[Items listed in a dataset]

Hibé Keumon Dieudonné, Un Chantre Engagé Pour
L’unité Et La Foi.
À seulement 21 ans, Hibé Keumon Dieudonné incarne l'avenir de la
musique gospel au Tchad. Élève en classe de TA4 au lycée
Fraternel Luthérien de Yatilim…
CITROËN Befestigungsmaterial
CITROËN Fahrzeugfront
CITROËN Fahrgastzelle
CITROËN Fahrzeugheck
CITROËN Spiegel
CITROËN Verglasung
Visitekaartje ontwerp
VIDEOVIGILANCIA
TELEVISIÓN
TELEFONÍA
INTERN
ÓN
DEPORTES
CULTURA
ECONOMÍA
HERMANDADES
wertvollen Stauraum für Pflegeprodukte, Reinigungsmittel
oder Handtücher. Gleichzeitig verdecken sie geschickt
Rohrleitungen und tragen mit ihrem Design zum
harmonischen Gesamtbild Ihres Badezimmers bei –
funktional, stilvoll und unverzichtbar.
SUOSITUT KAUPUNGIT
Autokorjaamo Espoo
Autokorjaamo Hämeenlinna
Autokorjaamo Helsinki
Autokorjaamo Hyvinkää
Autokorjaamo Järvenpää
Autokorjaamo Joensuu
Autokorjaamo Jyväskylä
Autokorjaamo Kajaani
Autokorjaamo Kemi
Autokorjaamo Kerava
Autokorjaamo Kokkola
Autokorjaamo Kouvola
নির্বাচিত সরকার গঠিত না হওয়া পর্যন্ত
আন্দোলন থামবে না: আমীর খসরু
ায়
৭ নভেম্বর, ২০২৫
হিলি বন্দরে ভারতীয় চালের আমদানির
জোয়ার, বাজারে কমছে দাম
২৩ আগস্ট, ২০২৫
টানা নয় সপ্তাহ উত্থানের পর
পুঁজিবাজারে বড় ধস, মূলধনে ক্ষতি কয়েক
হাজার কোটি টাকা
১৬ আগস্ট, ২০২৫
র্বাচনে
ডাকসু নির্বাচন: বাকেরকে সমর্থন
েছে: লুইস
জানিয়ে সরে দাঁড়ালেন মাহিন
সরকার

Problem to work on: If a line in the records above holds the string "CITROËN", copy it.

Task output:
CITROËN Befestigungsmaterial
CITROËN Fahrzeugfront
CITROËN Fahrgastzelle
CITROËN Fahrzeugheck
CITROËN Spiegel
CITROËN Verglasung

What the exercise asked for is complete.